* [Document section]

Context-free grammars¶

[1]:

from tock import *

Creating CFGs¶

You can create a CFG either by reading from a file (using Grammar.from_file) or a list of strings (using Grammar.from_lines). The first rule’s left-hand side is assumed to be the start symbol.

[2]:

g = Grammar.from_lines(["S -> a T b",
                        "S -> b",
                        "T -> T a",
                        "T -> &"])
g

[2]:

nonterminals: {S,T}
start: S
S → a T b
S → b
T → T a
T → ε

[3]:

g.nonterminals

[3]:

{'S', 'T'}

A Grammar can be any unrestricted (type-0) grammar, but currently the grammar-reading functions can only read CFGs.

[4]:

g.is_contextfree()

[4]:

True

Like RegularExpression objects, there isn’t a lot you can do with Grammar objects other than convert them to automata.

From CFGs to PDAs¶

To convert to a PDA using a top-down construction, use the from_grammar function:

[5]:

m = from_grammar(g)

* [Input data]
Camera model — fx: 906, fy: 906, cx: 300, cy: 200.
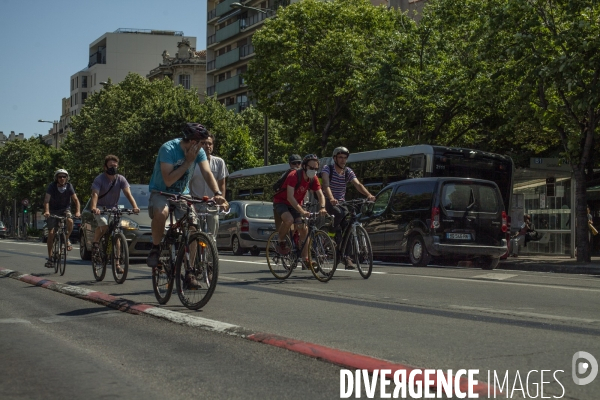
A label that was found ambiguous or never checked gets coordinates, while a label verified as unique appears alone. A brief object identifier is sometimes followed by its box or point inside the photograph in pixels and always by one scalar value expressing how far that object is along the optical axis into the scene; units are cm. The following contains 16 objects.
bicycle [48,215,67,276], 1411
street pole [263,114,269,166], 4069
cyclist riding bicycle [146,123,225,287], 849
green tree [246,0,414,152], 4225
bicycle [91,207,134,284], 1205
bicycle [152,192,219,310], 830
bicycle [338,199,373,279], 1256
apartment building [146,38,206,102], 9812
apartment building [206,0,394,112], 8525
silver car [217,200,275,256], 2603
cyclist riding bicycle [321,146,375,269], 1307
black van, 1816
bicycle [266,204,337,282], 1200
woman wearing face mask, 1218
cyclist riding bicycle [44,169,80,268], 1445
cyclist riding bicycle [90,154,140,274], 1277
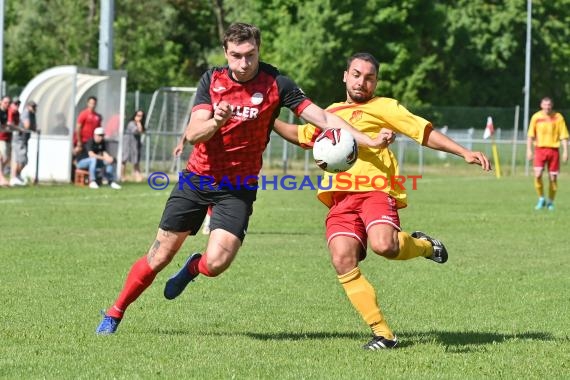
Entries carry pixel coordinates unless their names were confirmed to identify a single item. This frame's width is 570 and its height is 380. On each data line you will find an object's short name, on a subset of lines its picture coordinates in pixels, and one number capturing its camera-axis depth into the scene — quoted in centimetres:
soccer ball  1556
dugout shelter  5719
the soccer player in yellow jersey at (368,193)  1616
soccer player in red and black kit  1576
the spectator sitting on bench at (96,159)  5414
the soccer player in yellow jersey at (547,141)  4775
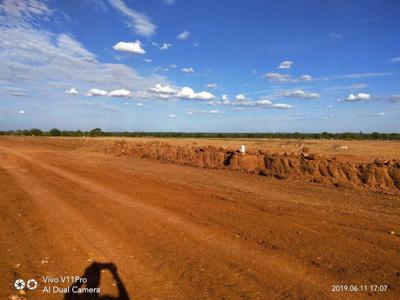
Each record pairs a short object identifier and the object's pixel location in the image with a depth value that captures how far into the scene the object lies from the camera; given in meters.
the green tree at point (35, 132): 126.14
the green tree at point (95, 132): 131.02
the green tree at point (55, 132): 121.44
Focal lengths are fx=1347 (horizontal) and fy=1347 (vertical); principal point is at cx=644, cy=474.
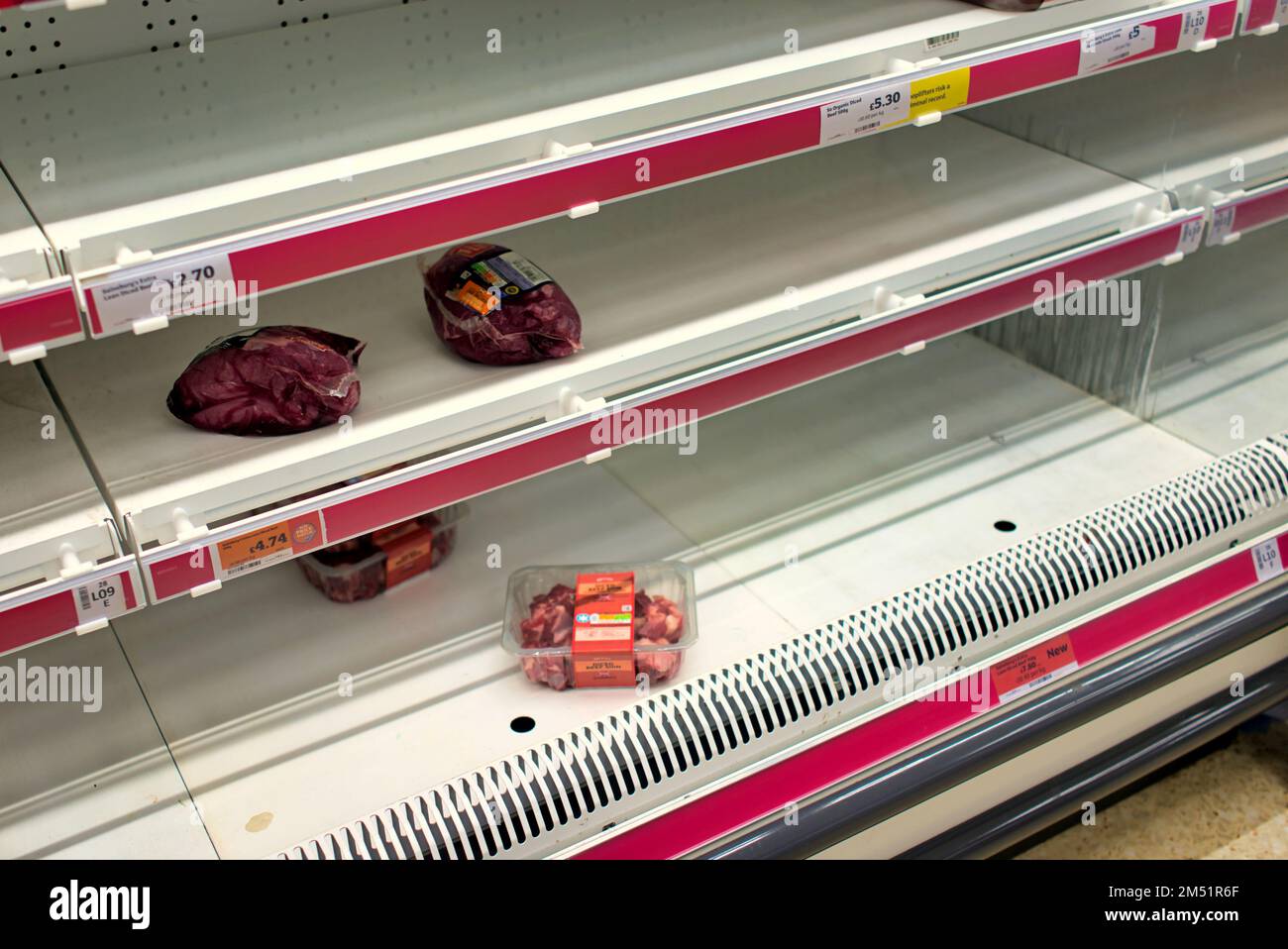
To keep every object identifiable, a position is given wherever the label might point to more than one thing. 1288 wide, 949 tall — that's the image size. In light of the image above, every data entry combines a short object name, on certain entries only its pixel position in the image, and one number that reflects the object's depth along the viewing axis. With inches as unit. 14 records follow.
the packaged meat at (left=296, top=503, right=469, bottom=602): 94.7
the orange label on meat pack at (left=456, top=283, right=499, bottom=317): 79.0
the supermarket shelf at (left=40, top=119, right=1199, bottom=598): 73.9
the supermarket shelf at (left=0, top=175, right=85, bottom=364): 59.4
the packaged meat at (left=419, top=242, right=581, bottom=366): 79.7
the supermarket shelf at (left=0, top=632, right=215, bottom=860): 78.8
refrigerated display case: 71.1
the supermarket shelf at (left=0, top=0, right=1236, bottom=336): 65.6
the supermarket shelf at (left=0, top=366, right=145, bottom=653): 66.7
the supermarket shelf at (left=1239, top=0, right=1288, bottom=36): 94.0
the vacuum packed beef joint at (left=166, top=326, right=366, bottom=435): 74.5
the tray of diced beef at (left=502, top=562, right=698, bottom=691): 88.1
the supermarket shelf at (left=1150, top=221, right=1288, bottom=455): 117.9
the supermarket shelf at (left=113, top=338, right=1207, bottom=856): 84.4
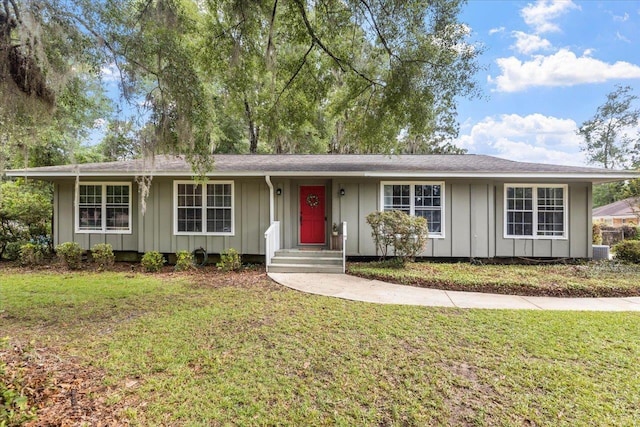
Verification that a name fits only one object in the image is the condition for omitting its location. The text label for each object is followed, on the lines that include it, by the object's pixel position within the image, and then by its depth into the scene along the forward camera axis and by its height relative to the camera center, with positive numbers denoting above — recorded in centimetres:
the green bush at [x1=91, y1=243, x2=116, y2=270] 775 -104
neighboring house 1936 +9
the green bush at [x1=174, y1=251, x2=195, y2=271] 769 -122
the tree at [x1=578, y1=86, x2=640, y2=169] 2841 +863
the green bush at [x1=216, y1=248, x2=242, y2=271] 765 -122
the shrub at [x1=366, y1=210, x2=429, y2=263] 712 -38
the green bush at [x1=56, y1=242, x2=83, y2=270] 770 -102
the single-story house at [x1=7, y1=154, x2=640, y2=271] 820 +16
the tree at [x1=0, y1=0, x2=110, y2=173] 363 +203
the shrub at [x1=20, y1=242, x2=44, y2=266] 798 -109
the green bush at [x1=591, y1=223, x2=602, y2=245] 1123 -79
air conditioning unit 873 -110
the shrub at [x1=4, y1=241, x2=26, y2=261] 848 -103
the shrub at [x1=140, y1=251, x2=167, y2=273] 764 -122
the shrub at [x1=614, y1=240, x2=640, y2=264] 822 -103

* [Exercise aim] Please explain, in one to three sentences and based on the context-free grammars text, why S is reported as the start symbol of the grammar g.

* [Answer below] The text says the first rule's left-hand side is taken as the start symbol. The first string passed to Grammar.from_lines for g is "S -> a T b", so its left-hand side, S, becomes the start symbol.